Van Bogh – La Candelaria, Bogota
Just like in Medellin, much of the older areas of town feature bland and emotionless colours in their design. This only works to the benefit of artists. With such dull backgrounds, works like this Van Gogh-esque painting explode with life.
Explosion of Colour – San Javier, Medellin
While it’s difficult to narrow down a favourite individual piece, this entire wall is possibly my favourite collection in the country – definitely in Medellin. This retaining wall runs along the pedestrian street that cuts through Comuna 13 for roughly a kilometre. You’d be hard-pressed to find a colourless spot along the entire stretch.
Green Monkey – Getsemani, Cartagena
Although this isn’t as unique or interesting as some of the others, I’m still a fan. While Santa Marta had a few nice pieces around town, it wasn’t until arriving in Cartagena that I saw colours that really popped. This was the first one that grabbed my attention.
Abuela – Getsemani, Cartagena
I really enjoy these smaller pieces found all around the Old City in Cartagena. Not to be confused with the ‘Walled City’ a few blocks away, the Getsemani’s walls are far from manicured. Often in a crumbled state of disrepair, there are limited spaces for a smooth canvas. Thankfully, that doesn’t stop local artists from taking advantage of what space they have.
Peace and Hope – San Javier, Medellin
A recurring theme in San Javier, also known as Comuna 13, of peace and hope. A celebration of the relative peace the barrio has seen in recent years, for the first time in decades; and hope for a better future for the next generation.
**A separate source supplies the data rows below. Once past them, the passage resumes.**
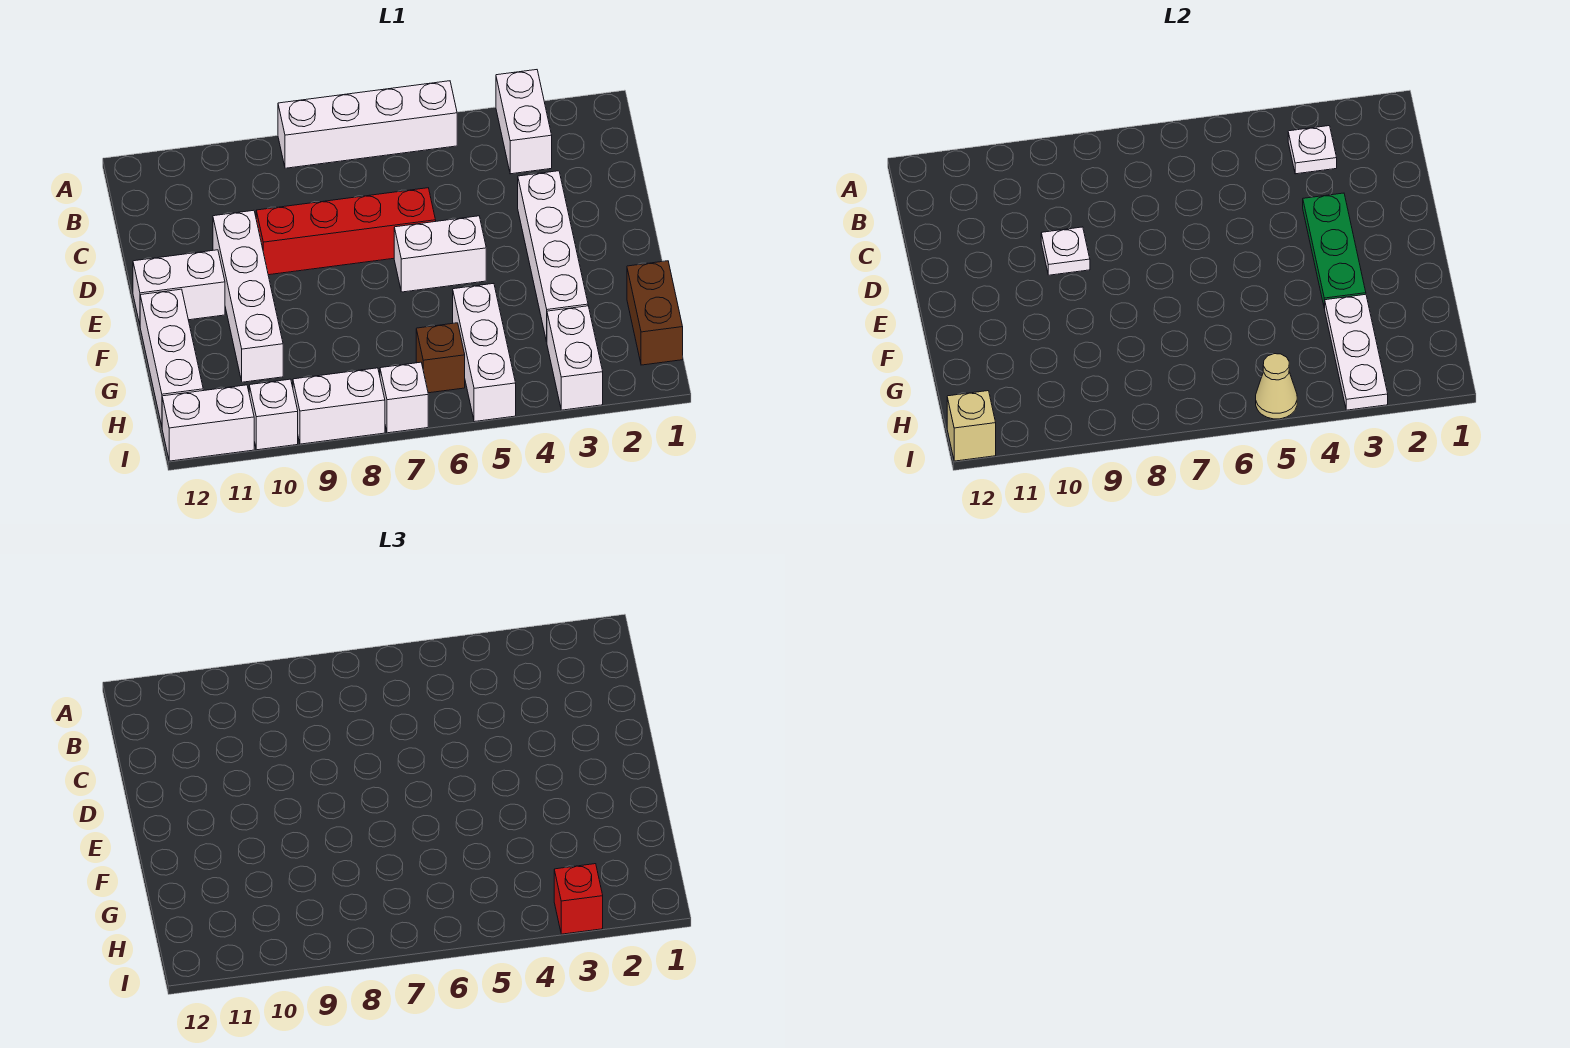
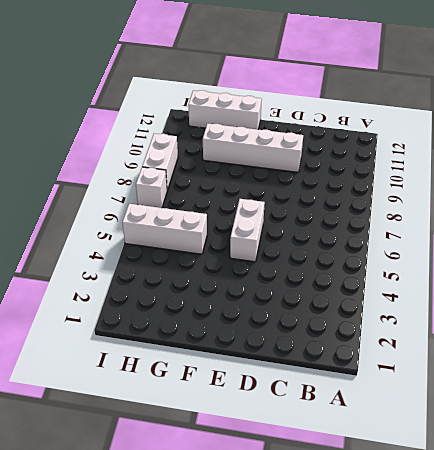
none -> white 1x2 brick [496,70,552,174]
none -> white 1x4 brick [278,81,457,168]
none -> white 1x4 brick [518,171,588,342]

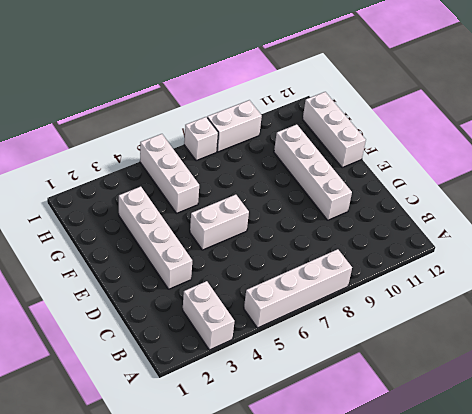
none -> red 1x4 brick [256,188,436,275]
none -> white 1x2 brick [133,250,225,324]
none -> brown 1x2 brick [627,261,683,365]

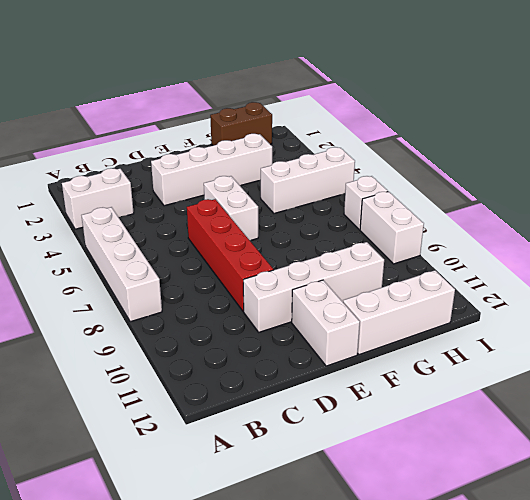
none -> white 1x2 brick [547,306,603,410]
none -> brown 1x1 brick [416,323,465,393]
none -> white 1x1 brick [249,379,298,450]

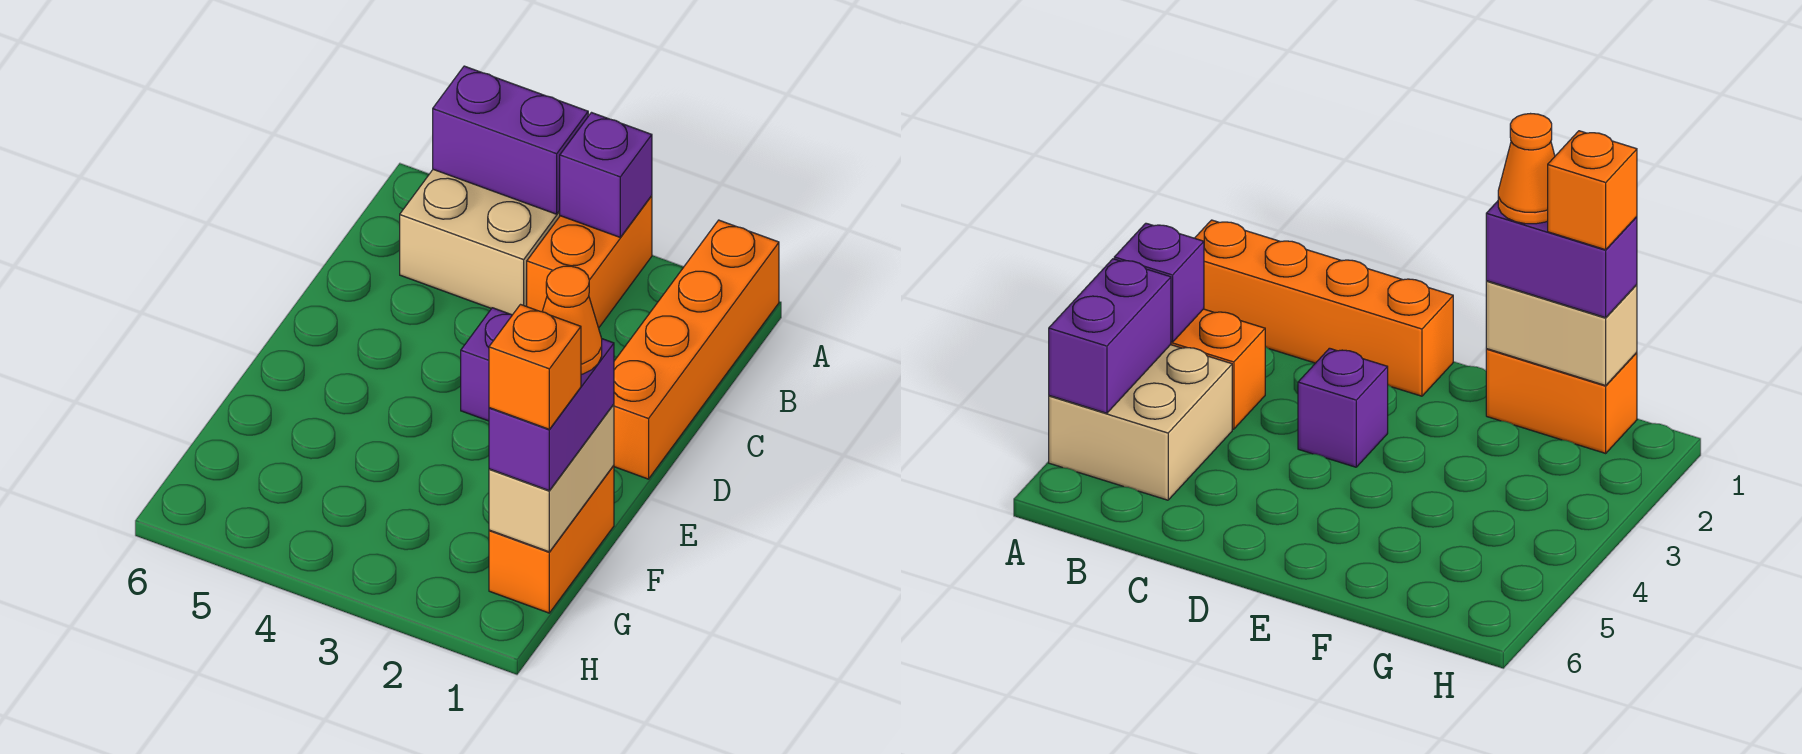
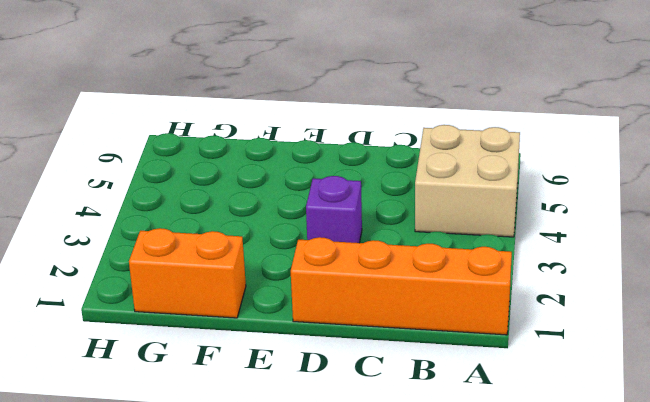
none -> orange 1x2 brick [527,196,652,328]
none -> purple 1x1 brick [560,113,652,237]

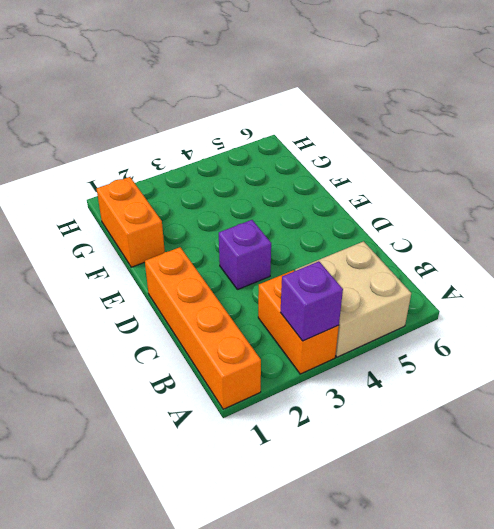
none -> purple 1x2 brick [433,66,588,214]
none -> tan 1x2 brick [489,404,614,552]

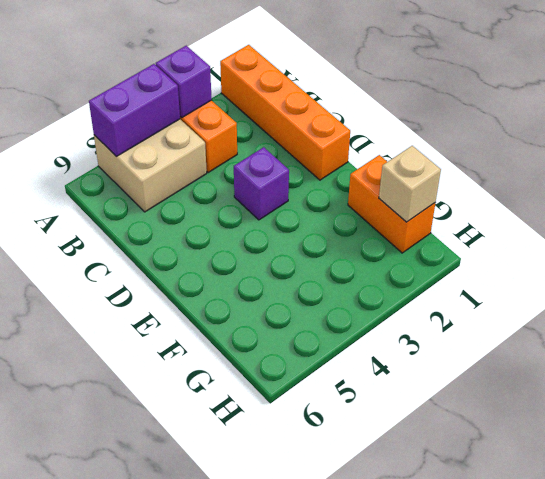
tan 1x1 brick [379,146,441,222] -> tan 1x2 brick [489,404,614,552]
none -> purple 1x2 brick [489,339,614,490]
none -> orange 1x1 cone [542,266,602,374]

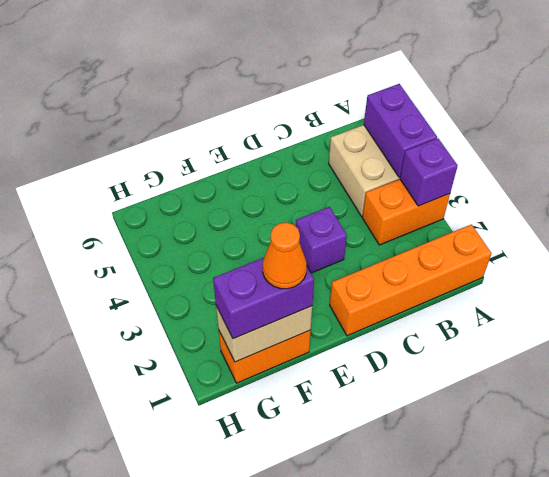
none -> orange 1x1 brick [489,305,581,429]

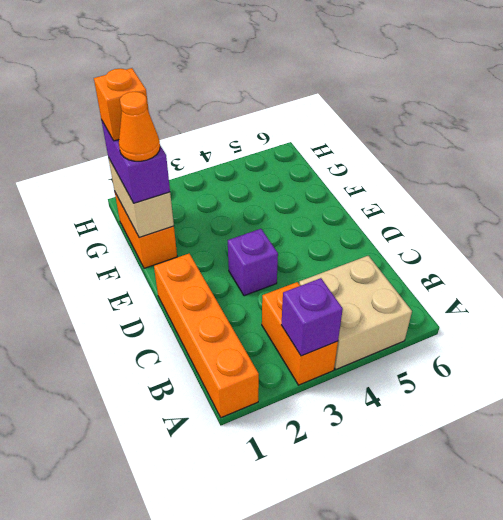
none -> purple 1x2 brick [433,66,588,214]

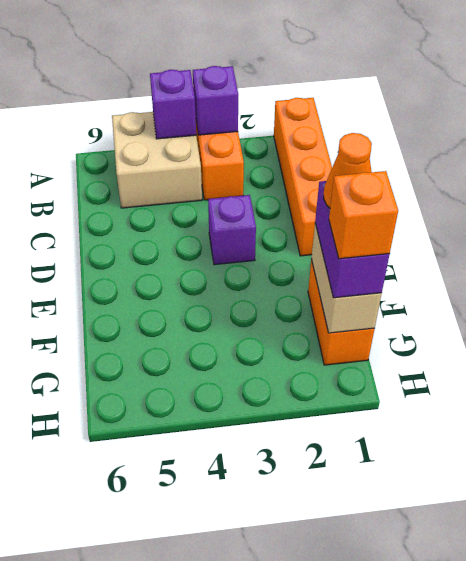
purple 1x1 brick [150,70,196,139] -> purple 1x2 brick [433,66,588,214]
This mural here is the first to greet you upon arrival in the neighbourhood.
Stairs in the Park – La Candelaria, Bogota
This is my favourite display in all of Bogota, possibly the best I’ve ever seen. Nearly every square inch of paintable canvas is covered with brilliant, colourful artwork. This is the perfect example of how a simple photo cannot do justice. This entire park, to the right and left of this image, including the benches and a half-pipe, are equally as impressive as the stairs.